──────── Dokumentausschnitt

Der deutsche Bundesrat hat strengere Regeln für den Erhalt der Grundsicherung beschlossen (siehe Video oben). So sollen etwa Eltern nach der Vollendung des ersten Lebensjahres des Kindes wieder eine Erwerbsarbeit aufnehmen müssen. Bisher gilt eine Ausnahme bis zum dritten Lebensjahr.
Allgemein gilt wieder der Vermittlungsvorrang. Zunächst wird geprüft, ob Empfängerinnen und Empfänger der Grundsicherung unmittelbar in Arbeit vermittelt werden können. Falls nicht, kommen Schulungen in Betracht. Wer arbeiten könne, müsse seine Arbeitskraft aber maximal einsetzen, teilte der Bundesrat in Berlin mit. Die Jobcenter sollen den Weg in die Arbeit besser unterstützen können, aber auch Missbrauch stärker bekämpfen.
Geplant ist, dass Geldleistungen stärker gekürzt werden als bisher, wenn jemand eine Fördermaßnahme abbricht oder sich nicht bei Unternehmen bewirbt. In solch einem Fall soll die Grundsicherung für drei Monate gekürzt werden können. Wer Termine im Jobcenter mehrfach ohne Entschuldigung versäumt, soll ebenfalls sanktioniert werden. Menschen, die dauerhaft nicht erreichbar sind, können laut den Plänen der deutschen Regierung künftig sämtliche Zahlungen verlieren, darunter die Kosten der Unterkunft. Bei Arbeitsverweigerung droht der Entzug des Geldes für bis zu drei Monate.
5,5 Millionen Bezieher
Deutschlandweit beziehen derzeit etwa 5,5 Millionen Menschen Bürgergeld. Das neue Gesetz soll schrittweise ab dem 1. Juli in Kraft treten. Vor allem die SPD war dagegen und initiierte ein Mitgliederbegehren gegen die Reform, das aber vor wenigen Tagen deutlich scheiterte. Die Partei konnte nur 2900 Unterschriften vorweisen, nötig wären fast 69.900 gewesen. Menschen, die Unterstützung brauchen, sollen sich weiter auf die Grundsicherung verlassen können. Wer aber arbeiten könne, müsse daran mitwirken, seinen Lebensunterhalt selbst zu bestreiten, heißt es im Gesetz.
Das Bürgergeld hatte ab 2023 das umstrittene „Hartz IV“-System abgelöst. Es soll sicherstellen, dass Bedürftige ein menschenwürdiges Existenzminimum haben, und wird aus Steuermitteln finanziert. Die CDU/CSU kritisierte es immer wieder als zu großzügig und ungerecht gegenüber den Steuern und Abgaben zahlender Beschäftigter. Auch die SPD hatte zunächst Reformbedarf eingestanden.

────────────────
──────── Bereitgestellte Daten

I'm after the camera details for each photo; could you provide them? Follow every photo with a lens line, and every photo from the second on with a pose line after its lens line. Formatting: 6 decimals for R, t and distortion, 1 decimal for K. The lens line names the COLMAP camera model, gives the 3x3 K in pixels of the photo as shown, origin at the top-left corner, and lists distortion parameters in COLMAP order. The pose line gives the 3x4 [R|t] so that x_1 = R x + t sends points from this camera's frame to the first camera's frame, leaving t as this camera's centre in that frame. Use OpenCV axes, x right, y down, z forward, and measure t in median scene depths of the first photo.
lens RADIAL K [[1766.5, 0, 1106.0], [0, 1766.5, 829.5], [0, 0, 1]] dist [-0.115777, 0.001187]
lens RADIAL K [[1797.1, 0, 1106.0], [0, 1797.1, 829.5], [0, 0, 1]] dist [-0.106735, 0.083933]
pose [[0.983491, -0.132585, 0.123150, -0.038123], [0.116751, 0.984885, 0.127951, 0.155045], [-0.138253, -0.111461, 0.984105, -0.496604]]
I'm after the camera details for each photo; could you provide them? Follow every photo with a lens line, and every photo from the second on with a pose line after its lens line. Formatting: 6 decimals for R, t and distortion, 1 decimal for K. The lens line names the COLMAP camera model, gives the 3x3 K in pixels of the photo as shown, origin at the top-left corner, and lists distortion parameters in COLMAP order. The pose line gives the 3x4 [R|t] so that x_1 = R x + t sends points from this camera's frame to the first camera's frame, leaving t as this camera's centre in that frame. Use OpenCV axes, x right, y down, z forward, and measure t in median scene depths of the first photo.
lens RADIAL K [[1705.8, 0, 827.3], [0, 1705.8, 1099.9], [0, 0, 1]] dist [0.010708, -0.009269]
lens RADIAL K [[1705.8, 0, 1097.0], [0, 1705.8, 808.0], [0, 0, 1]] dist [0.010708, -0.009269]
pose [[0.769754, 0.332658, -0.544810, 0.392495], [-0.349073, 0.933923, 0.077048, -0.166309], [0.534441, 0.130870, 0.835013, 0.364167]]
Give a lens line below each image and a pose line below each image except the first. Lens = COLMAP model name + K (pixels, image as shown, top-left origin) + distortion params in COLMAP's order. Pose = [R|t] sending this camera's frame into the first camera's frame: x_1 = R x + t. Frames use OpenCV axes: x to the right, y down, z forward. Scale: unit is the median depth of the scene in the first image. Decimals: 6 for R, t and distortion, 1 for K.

────────────────

Ihre Aufgabe
Zählen Sie alle Verhaltensweisen auf, für die der Dokumentausschnitt zur Grundsicherung eine Kürzung, eine Sanktion oder den Verlust von Zahlungen vorsieht.

Antwort
- eine Fördermaßnahme abbrechen
- sich nicht bei Unternehmen bewerben
- Termine im Jobcenter mehrfach ohne Entschuldigung versäumen
- dauerhaft nicht erreichbar sein
- Arbeitsverweigerung